La medesima formula, in alcune frazioni, era pronunciata il primo dell’anno, quando, per propiziare abbondanza per tutto l’anno, veniva preparata in casa pasta all’uovo per il pranzo di capodanno.
“Strascinati”: «Era il nome vernacolare dato a un piatto di vermicelli (penghi) ottenuti con farina, acqua e sale, saltati in padella con guanciale, salsicce fresche, uova e cacio pecorino (secondo Ansano Fabbi, che attinge a un’antica cronaca, la ricetta fu inventata nel 1494 dalle donne di Monteleone per sfamare i capitani delle truppe che avevano invaso il castello)». (Chávez 2012: 152-154).
La cucina rurale della Valnerina, poco o nulla differisce da quella del contado di Leonessa. I suddetti modi umbri di tagliare la pasta fatta in casa vanno integrati con quelli usati a Leonessa. Qui i “tajulini” erano preparati arrotolando la pasta sul matterello fino ad avvolgerlo del tutto. Una volta avvolto, si tagliava per lungo la sfoglia e, srotolandola, si otteneva una striscia larga circa quattro o cinque centimetri. Tagliandola nel senso della larghezza, si ottenevano striscioline lunghe quanto la larghezza della sfoglia, larghe circa mezzo centimetro. Le “fettuccine”, invece, erano ottenute ripiegando varie volte su se stessa tutta la sfoglia e quindi tagliandola in striscioline larghe circa un centimetro. Ottenuti dei cannoli a sezione rotonda, con un diametro da tre e cinque mm. circa, li si tagliava, o spezzava a mano, ottenendo segmenti di una decina di centimetri di lunghezza. Anche in Umbria, come a Leonessa, i maltagliati erano chiamati “fregnacce”.

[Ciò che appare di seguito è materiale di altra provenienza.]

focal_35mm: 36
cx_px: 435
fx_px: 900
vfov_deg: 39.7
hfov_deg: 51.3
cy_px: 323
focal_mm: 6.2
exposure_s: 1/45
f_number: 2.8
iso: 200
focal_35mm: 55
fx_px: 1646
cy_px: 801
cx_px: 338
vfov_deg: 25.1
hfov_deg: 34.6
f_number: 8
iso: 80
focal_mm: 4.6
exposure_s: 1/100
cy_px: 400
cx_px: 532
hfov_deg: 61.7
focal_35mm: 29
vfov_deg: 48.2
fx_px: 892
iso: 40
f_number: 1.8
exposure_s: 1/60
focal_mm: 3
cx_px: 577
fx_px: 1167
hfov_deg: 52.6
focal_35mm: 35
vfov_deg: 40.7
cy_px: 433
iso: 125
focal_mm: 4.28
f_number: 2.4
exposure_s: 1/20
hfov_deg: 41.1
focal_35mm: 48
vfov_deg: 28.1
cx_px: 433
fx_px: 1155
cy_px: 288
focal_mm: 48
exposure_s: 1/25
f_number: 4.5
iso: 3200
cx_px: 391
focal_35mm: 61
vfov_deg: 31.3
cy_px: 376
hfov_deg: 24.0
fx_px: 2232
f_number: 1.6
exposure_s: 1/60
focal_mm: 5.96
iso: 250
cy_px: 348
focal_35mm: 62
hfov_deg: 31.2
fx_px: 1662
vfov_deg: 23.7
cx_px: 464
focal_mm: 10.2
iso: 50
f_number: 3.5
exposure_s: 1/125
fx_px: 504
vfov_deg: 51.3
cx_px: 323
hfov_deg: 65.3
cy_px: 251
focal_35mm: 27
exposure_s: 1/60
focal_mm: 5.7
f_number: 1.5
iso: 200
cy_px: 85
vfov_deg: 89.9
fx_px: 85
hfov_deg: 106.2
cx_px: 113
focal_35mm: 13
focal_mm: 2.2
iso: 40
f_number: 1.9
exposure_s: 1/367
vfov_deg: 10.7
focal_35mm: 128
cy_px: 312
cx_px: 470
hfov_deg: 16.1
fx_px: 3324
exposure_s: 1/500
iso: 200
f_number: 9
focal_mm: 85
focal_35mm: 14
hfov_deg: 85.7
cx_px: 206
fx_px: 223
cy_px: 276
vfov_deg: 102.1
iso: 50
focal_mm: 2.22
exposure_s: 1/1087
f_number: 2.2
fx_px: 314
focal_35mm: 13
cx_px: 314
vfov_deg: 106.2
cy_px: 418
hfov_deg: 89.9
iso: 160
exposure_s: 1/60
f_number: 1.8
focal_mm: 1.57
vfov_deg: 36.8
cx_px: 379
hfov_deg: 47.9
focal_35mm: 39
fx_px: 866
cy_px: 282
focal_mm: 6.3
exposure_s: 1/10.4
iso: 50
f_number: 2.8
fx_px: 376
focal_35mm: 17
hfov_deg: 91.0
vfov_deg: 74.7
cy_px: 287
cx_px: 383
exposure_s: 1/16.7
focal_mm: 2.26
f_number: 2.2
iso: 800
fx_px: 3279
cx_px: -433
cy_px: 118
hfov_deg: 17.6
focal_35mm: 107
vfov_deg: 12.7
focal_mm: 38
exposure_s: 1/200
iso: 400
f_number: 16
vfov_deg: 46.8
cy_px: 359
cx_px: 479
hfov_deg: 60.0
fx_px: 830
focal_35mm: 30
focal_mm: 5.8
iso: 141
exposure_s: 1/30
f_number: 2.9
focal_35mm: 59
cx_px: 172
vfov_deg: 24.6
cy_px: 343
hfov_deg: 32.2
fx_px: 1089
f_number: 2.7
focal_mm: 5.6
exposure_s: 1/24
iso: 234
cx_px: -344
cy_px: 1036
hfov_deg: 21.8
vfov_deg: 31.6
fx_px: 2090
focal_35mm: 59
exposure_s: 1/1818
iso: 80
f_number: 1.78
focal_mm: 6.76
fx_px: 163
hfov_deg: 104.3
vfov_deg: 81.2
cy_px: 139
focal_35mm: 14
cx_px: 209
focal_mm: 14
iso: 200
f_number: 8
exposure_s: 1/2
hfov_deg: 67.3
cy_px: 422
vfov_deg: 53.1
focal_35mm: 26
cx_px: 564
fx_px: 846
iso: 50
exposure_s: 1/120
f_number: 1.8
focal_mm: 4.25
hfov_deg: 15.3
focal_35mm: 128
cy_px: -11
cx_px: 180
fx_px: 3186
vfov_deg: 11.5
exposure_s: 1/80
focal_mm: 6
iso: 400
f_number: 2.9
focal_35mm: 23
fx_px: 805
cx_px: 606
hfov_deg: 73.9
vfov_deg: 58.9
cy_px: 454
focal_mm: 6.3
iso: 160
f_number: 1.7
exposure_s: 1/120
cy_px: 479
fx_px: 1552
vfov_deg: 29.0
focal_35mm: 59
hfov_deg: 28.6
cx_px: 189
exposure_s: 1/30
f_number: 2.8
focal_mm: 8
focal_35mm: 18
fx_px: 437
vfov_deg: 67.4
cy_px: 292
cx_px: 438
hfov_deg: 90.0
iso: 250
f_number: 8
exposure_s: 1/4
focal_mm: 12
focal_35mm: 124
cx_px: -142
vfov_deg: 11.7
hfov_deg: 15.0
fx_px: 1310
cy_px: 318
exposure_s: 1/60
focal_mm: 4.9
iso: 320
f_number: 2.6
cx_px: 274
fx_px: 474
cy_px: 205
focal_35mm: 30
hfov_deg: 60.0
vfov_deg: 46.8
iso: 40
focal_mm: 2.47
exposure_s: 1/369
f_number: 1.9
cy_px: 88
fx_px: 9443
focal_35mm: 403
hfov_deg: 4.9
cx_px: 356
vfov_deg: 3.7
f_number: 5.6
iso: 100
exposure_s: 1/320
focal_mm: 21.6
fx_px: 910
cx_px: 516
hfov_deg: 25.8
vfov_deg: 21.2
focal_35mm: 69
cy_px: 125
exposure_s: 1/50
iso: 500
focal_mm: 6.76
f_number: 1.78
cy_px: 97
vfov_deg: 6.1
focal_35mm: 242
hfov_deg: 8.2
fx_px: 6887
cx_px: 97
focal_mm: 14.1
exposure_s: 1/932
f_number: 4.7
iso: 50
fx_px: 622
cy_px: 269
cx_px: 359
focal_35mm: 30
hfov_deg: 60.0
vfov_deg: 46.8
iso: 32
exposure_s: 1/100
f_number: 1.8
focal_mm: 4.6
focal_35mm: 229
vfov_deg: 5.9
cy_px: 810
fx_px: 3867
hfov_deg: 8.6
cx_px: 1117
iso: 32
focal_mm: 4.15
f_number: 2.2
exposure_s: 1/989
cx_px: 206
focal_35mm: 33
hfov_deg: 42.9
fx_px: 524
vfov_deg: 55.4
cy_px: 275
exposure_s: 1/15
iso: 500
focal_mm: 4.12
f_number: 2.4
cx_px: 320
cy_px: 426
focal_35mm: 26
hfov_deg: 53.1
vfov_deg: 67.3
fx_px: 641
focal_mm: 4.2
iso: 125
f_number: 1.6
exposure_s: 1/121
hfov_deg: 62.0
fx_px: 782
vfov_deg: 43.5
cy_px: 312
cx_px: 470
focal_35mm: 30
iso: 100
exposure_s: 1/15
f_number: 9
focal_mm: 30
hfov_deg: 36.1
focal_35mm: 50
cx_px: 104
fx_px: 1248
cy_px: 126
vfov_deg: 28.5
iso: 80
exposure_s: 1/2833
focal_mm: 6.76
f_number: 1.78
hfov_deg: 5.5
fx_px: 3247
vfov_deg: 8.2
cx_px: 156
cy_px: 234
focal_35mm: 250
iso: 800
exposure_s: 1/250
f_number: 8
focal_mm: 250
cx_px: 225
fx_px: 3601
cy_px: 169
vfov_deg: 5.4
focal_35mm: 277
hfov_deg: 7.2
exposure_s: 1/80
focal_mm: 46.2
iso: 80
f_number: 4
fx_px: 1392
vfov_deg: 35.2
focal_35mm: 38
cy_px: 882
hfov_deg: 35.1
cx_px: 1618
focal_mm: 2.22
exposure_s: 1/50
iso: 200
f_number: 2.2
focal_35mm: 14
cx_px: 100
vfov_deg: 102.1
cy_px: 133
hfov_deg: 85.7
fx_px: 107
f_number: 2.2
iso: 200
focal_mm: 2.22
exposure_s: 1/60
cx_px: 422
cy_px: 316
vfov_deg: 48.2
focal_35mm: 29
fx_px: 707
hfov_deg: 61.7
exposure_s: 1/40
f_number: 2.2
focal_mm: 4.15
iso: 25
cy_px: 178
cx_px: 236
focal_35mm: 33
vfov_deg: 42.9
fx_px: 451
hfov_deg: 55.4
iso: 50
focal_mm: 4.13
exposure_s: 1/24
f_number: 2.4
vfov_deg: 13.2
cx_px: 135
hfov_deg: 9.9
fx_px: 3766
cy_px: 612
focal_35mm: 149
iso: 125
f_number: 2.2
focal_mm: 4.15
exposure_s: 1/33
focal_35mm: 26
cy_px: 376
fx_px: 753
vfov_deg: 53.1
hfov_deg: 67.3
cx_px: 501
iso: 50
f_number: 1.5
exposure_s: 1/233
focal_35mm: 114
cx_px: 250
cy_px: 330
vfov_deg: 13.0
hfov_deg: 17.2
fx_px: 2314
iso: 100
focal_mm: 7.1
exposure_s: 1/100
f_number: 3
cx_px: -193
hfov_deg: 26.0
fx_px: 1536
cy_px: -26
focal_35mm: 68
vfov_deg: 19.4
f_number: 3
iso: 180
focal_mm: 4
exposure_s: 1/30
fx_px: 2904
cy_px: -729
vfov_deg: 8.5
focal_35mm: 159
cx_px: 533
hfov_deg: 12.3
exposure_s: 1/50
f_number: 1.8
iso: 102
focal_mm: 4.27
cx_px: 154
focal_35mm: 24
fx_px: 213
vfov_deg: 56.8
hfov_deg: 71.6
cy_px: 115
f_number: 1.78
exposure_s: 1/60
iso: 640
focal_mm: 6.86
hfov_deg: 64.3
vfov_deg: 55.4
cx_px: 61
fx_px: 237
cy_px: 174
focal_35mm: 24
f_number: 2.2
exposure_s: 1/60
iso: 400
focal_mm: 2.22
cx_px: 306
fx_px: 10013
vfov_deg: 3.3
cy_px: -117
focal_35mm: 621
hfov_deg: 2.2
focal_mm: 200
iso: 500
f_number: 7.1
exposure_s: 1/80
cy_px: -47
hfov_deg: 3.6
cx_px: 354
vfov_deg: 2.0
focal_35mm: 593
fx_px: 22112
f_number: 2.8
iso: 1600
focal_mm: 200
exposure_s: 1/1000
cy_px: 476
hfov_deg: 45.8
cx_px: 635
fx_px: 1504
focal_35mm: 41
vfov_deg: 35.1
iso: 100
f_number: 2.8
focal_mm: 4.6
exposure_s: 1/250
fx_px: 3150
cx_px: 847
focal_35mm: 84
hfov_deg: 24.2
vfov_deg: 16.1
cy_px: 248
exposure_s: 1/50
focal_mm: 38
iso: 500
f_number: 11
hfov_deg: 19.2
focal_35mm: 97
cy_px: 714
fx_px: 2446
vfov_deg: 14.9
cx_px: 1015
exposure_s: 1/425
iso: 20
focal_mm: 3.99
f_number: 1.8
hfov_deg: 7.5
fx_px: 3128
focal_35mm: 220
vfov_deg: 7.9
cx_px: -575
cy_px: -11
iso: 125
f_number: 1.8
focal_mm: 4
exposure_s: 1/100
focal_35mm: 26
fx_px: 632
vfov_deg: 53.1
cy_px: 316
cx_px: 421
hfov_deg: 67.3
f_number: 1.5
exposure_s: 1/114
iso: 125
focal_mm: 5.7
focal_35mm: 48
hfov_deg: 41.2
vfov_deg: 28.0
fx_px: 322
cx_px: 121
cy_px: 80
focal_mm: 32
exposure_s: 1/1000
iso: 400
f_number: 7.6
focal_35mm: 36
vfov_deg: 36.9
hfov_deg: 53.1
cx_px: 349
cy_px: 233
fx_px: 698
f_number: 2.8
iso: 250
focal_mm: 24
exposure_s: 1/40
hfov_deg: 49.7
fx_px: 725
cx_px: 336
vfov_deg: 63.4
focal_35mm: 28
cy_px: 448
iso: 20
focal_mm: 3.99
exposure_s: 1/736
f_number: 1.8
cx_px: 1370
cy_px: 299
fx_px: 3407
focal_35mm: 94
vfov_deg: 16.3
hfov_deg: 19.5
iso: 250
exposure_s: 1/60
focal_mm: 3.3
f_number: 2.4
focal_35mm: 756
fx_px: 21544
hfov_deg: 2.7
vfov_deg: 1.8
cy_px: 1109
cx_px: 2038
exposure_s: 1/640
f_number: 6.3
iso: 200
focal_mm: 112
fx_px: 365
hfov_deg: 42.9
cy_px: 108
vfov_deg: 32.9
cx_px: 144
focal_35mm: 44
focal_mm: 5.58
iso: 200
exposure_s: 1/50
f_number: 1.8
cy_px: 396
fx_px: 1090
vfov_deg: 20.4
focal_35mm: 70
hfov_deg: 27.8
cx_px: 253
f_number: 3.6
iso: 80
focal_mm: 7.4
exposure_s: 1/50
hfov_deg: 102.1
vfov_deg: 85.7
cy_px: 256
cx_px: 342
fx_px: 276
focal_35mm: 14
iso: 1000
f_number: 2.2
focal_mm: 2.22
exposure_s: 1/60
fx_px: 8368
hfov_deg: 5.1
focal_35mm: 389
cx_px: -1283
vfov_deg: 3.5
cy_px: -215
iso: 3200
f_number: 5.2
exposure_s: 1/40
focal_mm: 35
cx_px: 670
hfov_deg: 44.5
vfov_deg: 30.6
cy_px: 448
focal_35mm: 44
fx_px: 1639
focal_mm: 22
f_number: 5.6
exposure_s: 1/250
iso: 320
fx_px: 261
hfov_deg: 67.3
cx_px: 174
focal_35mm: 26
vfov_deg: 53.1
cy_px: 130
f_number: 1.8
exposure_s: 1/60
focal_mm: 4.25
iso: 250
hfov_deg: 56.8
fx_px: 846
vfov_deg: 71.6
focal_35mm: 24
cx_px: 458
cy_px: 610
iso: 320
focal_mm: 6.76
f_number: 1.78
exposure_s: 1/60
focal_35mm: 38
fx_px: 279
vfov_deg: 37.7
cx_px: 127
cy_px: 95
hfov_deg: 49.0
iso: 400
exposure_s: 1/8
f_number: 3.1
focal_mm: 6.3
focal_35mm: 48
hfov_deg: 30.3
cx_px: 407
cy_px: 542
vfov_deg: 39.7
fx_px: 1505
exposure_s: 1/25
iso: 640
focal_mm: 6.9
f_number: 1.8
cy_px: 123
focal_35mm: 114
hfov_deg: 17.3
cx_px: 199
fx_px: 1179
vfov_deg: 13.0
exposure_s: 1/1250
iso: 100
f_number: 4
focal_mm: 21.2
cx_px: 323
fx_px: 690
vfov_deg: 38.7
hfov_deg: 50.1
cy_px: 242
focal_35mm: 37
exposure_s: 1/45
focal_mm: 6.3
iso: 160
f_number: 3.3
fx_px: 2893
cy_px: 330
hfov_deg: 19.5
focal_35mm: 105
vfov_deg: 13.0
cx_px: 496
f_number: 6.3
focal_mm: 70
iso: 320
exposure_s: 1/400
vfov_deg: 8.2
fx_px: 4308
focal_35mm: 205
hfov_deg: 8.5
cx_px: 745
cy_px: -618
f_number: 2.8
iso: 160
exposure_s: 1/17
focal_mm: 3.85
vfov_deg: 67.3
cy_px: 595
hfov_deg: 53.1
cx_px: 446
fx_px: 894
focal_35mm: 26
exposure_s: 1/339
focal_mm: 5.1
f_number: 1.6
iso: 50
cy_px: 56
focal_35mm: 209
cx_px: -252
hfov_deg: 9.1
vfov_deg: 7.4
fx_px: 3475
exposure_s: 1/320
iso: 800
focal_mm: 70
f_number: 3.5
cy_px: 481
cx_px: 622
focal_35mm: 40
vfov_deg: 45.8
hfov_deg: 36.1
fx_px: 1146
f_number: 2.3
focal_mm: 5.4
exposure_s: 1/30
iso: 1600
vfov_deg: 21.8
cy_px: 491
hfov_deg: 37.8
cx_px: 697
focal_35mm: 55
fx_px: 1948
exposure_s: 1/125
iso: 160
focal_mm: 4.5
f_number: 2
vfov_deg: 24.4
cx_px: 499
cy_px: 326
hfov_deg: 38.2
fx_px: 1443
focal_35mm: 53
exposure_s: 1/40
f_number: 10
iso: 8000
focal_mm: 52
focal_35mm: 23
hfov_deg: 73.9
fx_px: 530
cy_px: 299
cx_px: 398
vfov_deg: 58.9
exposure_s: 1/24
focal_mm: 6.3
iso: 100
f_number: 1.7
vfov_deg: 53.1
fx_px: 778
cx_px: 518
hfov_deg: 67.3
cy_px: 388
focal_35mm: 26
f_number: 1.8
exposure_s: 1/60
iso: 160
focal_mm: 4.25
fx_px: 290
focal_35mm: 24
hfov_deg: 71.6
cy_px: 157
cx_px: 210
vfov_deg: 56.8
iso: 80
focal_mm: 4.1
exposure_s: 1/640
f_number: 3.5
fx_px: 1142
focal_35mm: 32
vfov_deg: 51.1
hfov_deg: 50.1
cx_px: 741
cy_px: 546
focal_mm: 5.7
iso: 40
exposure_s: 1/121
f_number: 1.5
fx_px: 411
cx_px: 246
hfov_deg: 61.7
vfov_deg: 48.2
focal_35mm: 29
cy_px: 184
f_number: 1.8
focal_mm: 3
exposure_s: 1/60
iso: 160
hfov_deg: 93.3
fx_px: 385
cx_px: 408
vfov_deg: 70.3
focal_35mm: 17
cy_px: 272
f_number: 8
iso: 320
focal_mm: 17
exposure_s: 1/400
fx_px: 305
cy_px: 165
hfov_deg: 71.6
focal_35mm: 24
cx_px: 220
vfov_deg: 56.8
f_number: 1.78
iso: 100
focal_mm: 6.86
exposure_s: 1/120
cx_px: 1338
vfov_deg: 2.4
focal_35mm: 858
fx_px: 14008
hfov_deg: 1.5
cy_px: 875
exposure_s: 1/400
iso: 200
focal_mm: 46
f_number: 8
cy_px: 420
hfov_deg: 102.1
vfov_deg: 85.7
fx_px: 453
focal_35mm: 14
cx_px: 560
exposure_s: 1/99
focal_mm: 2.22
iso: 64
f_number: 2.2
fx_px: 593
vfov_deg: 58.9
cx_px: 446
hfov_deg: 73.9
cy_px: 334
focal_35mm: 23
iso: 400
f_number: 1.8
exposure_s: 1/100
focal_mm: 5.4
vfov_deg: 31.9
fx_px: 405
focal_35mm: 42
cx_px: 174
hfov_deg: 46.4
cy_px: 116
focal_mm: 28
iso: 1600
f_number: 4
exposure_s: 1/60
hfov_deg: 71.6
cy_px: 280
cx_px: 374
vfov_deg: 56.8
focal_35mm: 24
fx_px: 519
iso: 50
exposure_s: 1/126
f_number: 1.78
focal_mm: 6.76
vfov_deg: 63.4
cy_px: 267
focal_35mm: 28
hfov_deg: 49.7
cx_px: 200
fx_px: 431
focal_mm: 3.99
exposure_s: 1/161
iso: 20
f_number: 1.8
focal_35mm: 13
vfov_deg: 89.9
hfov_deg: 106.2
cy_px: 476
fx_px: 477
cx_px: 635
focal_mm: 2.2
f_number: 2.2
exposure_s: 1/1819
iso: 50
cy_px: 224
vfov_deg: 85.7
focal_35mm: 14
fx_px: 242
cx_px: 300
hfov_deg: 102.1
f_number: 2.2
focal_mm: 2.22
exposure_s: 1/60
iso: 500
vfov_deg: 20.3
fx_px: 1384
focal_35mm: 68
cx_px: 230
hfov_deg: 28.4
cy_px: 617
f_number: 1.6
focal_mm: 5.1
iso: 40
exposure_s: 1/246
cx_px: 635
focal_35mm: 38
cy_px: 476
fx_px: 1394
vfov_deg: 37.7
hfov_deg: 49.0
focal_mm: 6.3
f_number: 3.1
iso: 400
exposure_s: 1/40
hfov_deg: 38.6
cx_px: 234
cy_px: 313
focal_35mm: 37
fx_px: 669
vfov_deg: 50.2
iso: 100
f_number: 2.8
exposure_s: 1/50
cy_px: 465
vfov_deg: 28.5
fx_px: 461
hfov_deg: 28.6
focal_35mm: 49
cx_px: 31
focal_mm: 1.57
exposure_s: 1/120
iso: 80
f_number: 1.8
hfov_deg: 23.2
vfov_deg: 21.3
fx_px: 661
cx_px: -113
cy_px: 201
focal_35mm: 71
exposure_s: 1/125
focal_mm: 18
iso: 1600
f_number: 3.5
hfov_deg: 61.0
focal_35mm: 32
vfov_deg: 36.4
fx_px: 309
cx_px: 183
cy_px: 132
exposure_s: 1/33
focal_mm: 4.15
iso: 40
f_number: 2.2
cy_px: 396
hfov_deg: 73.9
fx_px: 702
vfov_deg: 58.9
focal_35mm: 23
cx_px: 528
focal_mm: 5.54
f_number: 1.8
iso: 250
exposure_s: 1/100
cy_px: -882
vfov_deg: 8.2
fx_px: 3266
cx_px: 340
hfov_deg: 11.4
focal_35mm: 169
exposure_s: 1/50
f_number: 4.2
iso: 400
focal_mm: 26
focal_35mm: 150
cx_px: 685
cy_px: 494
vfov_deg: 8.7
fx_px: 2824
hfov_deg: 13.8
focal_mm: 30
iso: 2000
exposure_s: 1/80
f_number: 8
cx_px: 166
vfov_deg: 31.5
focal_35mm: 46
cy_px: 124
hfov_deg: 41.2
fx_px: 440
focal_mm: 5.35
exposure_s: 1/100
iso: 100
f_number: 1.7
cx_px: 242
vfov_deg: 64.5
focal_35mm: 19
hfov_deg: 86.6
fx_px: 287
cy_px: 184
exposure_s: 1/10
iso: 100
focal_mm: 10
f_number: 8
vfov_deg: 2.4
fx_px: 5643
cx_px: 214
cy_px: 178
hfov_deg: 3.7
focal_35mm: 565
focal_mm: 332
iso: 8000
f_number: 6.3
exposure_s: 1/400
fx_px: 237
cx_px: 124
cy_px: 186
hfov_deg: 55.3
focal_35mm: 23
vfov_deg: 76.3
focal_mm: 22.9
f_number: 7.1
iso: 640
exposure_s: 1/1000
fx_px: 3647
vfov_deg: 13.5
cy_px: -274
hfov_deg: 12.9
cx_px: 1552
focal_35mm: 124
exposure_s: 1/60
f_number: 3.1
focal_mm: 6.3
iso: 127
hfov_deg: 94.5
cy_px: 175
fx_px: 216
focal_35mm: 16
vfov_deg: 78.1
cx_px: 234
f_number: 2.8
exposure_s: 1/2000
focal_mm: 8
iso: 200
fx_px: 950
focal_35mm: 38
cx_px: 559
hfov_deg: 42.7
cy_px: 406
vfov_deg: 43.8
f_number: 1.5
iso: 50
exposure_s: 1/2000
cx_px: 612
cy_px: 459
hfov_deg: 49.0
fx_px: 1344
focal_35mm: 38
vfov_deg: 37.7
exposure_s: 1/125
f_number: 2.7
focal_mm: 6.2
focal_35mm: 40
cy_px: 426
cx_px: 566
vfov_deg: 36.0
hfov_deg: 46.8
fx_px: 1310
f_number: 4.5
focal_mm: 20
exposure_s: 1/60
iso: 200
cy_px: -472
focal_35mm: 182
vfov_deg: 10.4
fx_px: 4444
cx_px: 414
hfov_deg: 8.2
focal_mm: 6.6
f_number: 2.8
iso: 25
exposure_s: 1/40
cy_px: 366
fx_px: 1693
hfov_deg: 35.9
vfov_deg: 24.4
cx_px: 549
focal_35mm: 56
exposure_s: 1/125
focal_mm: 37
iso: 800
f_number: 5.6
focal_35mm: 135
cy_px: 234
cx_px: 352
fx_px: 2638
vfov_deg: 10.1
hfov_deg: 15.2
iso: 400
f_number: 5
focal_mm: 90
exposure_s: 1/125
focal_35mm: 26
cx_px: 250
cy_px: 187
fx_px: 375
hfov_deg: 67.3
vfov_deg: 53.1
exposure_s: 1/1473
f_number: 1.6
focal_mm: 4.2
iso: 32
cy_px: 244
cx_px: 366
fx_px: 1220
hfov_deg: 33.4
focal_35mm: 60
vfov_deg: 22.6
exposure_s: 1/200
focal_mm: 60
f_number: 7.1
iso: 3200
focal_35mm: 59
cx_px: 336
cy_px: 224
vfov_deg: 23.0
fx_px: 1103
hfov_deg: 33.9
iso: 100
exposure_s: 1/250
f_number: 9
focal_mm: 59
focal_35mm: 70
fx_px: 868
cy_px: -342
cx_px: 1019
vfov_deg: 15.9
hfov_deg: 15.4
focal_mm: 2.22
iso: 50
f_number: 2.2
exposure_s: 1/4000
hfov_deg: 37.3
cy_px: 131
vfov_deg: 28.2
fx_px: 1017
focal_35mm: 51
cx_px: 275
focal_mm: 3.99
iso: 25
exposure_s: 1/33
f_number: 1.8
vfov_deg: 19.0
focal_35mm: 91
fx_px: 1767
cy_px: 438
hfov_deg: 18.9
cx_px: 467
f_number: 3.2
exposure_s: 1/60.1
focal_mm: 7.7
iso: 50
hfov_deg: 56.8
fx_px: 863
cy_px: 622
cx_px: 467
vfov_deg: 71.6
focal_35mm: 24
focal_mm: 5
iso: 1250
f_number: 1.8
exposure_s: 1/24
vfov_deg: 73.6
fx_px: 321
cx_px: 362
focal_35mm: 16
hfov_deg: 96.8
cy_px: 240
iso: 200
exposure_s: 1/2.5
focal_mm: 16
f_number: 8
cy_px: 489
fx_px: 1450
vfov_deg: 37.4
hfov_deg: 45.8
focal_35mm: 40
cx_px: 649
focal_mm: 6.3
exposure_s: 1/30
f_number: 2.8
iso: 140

Salse per condire la pasta: “lu sugu”.
Le varietà di salse nella cucina leonessana non erano molte. Per la loro preparazione, quando si usava la carne, s’impiegava carne di porco o di pecora. Vi è da dire che, nella cucina rurale, l’uso della pastasciutta soddisfaceva le esigenze di un’economia strettamente autarchica dal momento che sfruttava essenzialmente risorse alimentari prodotte dal nucleo famigliare: la farina di grano, le uova, la carne. Per quanto riguarda il pomodoro, il suo uso entrò abbastanza tardi nella cucina rurale sotto forma di concentrato di pomodoro (“la conserva”). Dato il clima, gli orti famigliari di Leonessa non producevano pomodoro, o almeno non pomodori da sugo. Il concentrato di pomodoro ottenuto in casa era sconosciuto alle massaie leonessane, come pure a quelle umbre delle zone montane, le quali compravano allo spaccio alimentare “la conserva” in quantità sufficienti alla preparazione della salsa. Il concentrato di pomodoro veniva venduto sfuso calcolando la quantità con la cucchiaia di legno e depositando il contenuto su carta oleata. In alcune zone, come in certi paesi della Valnerina, si barattavano uova in cambio di concentrato: “du’ ova de conserva” equivalevano al contenuto di una cucchiaia di legno (circa 50 gr.) barattata in cambio di un paio di uova. Disciolta la conserva in acqua, la si versava sopra il battuto di lardo e cipolla, oppure si preparava la salsa con pezzetti di carne, o salsicce e concentrato di pomodoro. L’uso del sedano e della carota fu adottato in tempi relativamente recenti.
La preparazione della salsa domenicale iniziava al mattino presto e, se la salsa non era pronta prima dell’ora della messa, la sua cura era affidata alle donne che restavano in casa. Si narra di una massaia facente parte del coro parrocchiale la quale, impegnata in chiesa nell’esecuzione dell’Ave Maria di Schubert, vide passare la figlia cui aveva affidato la cottura della salsa e che credeva fosse in casa intenta alla consegna. Il cuore della brava donna ebbe un sussulto e, senza smettere di modulare la dolce melodia, v’inserì la variante “lu suguuu?...” continuando poi a cantare come se niente fosse.
Salsa per gli gnocchi.
La salsa tipica usata per condire gli gnocchi di patate impiegava carne di pecora, specie di castrato, e conserva di pomodoro.
Salsa in bianco per la pasta.
Consisteva in un battuto di guanciale, o lardo, versato bollente sulla pasta, condendo con cacio di pecora stagionato. Una variante della ricetta usava versare sulla pasta bollente, assiema al guanciale o lardo, uova battute.
Salsa di magro per la vigilia di Natale.
Per preparare gli spaghetti di magro per la cena di Natale, si usava comprare la pasta dal rivenditore assieme alla conserva di pomodoro e alle alici salate. Chi poteva, invece delle più economiche alici comprava il tonno, che era venduto sfuso. Come si vede, tutti gli ingredienti per la preparazione degli spaghetti di magro erano acquistati, non prodotti dal contado. Questo fatto testimonia come l’uso di questa ricetta natalizia fosse adottato piuttosto tardi dal contado (forse fra gli anni Trenta e Quaranta del Novecento) essendo importato dalle città. Per la cena di Natale, infatti, si usavano un tempo zuppe di legumi, specie di fagioli, senza aggiunte di grassi animali. Ancor oggi, in Valnerina, gli anziani più osservanti delle tradizioni avite, pur consumando gli spaghetti di magro, esigono un poco di zuppa di fagioli.
Utensili per preparare la pasta:
la tavola usata come piano di lavoro; il matterello; il coltello. Per alcuni tagli di pasta si usavano speciali ferri a sezione quadrata.